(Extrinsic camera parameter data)

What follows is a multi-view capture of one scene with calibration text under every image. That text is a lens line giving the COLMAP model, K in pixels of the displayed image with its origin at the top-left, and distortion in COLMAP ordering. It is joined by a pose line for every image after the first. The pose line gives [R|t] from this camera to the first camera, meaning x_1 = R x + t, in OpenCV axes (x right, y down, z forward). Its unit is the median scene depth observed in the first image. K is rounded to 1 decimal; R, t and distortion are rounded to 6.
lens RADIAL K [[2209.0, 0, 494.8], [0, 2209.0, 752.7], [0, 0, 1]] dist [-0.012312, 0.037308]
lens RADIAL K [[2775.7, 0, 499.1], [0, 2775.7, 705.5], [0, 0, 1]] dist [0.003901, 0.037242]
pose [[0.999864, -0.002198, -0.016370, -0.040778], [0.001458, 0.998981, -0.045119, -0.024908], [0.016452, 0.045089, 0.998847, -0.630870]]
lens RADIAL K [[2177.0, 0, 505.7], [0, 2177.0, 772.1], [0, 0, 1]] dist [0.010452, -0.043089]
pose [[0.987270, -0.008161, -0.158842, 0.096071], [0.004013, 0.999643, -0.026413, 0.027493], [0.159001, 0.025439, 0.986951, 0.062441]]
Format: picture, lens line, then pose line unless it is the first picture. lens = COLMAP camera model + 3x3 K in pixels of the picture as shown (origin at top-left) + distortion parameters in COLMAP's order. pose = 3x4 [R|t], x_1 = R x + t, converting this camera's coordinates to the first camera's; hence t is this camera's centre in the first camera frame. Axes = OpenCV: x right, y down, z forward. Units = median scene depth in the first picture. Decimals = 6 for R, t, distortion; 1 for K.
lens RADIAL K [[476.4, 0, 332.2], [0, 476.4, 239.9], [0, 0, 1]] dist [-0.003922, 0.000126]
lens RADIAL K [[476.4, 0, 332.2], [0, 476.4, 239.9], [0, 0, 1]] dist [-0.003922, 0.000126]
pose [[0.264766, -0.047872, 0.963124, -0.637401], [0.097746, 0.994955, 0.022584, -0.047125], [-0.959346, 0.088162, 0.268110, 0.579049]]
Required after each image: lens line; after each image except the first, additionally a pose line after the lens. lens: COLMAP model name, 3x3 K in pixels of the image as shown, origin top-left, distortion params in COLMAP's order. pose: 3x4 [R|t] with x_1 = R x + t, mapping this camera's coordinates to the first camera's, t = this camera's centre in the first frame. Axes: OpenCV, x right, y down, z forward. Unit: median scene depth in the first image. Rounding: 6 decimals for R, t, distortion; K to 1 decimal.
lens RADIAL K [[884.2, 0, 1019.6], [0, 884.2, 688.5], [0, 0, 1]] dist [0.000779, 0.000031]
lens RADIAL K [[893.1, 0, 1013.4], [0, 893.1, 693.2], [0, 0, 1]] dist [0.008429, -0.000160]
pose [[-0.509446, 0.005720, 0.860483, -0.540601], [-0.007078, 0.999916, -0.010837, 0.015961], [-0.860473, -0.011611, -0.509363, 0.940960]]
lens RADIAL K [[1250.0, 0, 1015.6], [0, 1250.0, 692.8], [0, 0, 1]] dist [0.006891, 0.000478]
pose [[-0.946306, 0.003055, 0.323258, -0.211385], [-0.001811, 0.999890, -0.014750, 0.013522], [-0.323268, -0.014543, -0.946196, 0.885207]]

(Instructions to follow) All entries above need to be copied verbatim.

(Reply)
What follows is a multi-view capture of one scene with calibration text under every image. That text is a lens line giving the COLMAP model, K in pixels of the displayed image with its origin at the top-left, and distortion in COLMAP ordering. It is joined by a pose line for every image after the first. The pose line gives [R|t] from this camera to the first camera, meaning x_1 = R x + t, in OpenCV axes (x right, y down, z forward). Its unit is the median scene depth observed in the first image. K is rounded to 1 decimal; R, t and distortion are rounded to 6.
lens RADIAL K [[2209.0, 0, 494.8], [0, 2209.0, 752.7], [0, 0, 1]] dist [-0.012312, 0.037308]
lens RADIAL K [[2775.7, 0, 499.1], [0, 2775.7, 705.5], [0, 0, 1]] dist [0.003901, 0.037242]
pose [[0.999864, -0.002198, -0.016370, -0.040778], [0.001458, 0.998981, -0.045119, -0.024908], [0.016452, 0.045089, 0.998847, -0.630870]]
lens RADIAL K [[2177.0, 0, 505.7], [0, 2177.0, 772.1], [0, 0, 1]] dist [0.010452, -0.043089]
pose [[0.987270, -0.008161, -0.158842, 0.096071], [0.004013, 0.999643, -0.026413, 0.027493], [0.159001, 0.025439, 0.986951, 0.062441]]
Format: picture, lens line, then pose line unless it is the first picture. lens = COLMAP camera model + 3x3 K in pixels of the picture as shown (origin at top-left) + distortion parameters in COLMAP's order. pose = 3x4 [R|t], x_1 = R x + t, converting this camera's coordinates to the first camera's; hence t is this camera's centre in the first camera frame. Axes = OpenCV: x right, y down, z forward. Units = median scene depth in the first picture. Decimals = 6 for R, t, distortion; 1 for K.
lens RADIAL K [[476.4, 0, 332.2], [0, 476.4, 239.9], [0, 0, 1]] dist [-0.003922, 0.000126]
lens RADIAL K [[476.4, 0, 332.2], [0, 476.4, 239.9], [0, 0, 1]] dist [-0.003922, 0.000126]
pose [[0.264766, -0.047872, 0.963124, -0.637401], [0.097746, 0.994955, 0.022584, -0.047125], [-0.959346, 0.088162, 0.268110, 0.579049]]
Required after each image: lens line; after each image except the first, additionally a pose line after the lens. lens: COLMAP model name, 3x3 K in pixels of the image as shown, origin top-left, distortion params in COLMAP's order. pose: 3x4 [R|t] with x_1 = R x + t, mapping this camera's coordinates to the first camera's, t = this camera's centre in the first frame. Axes: OpenCV, x right, y down, z forward. Unit: median scene depth in the first image. Rounding: 6 decimals for R, t, distortion; K to 1 decimal.
lens RADIAL K [[884.2, 0, 1019.6], [0, 884.2, 688.5], [0, 0, 1]] dist [0.000779, 0.000031]
lens RADIAL K [[893.1, 0, 1013.4], [0, 893.1, 693.2], [0, 0, 1]] dist [0.008429, -0.000160]
pose [[-0.509446, 0.005720, 0.860483, -0.540601], [-0.007078, 0.999916, -0.010837, 0.015961], [-0.860473, -0.011611, -0.509363, 0.940960]]
lens RADIAL K [[1250.0, 0, 1015.6], [0, 1250.0, 692.8], [0, 0, 1]] dist [0.006891, 0.000478]
pose [[-0.946306, 0.003055, 0.323258, -0.211385], [-0.001811, 0.999890, -0.014750, 0.013522], [-0.323268, -0.014543, -0.946196, 0.885207]]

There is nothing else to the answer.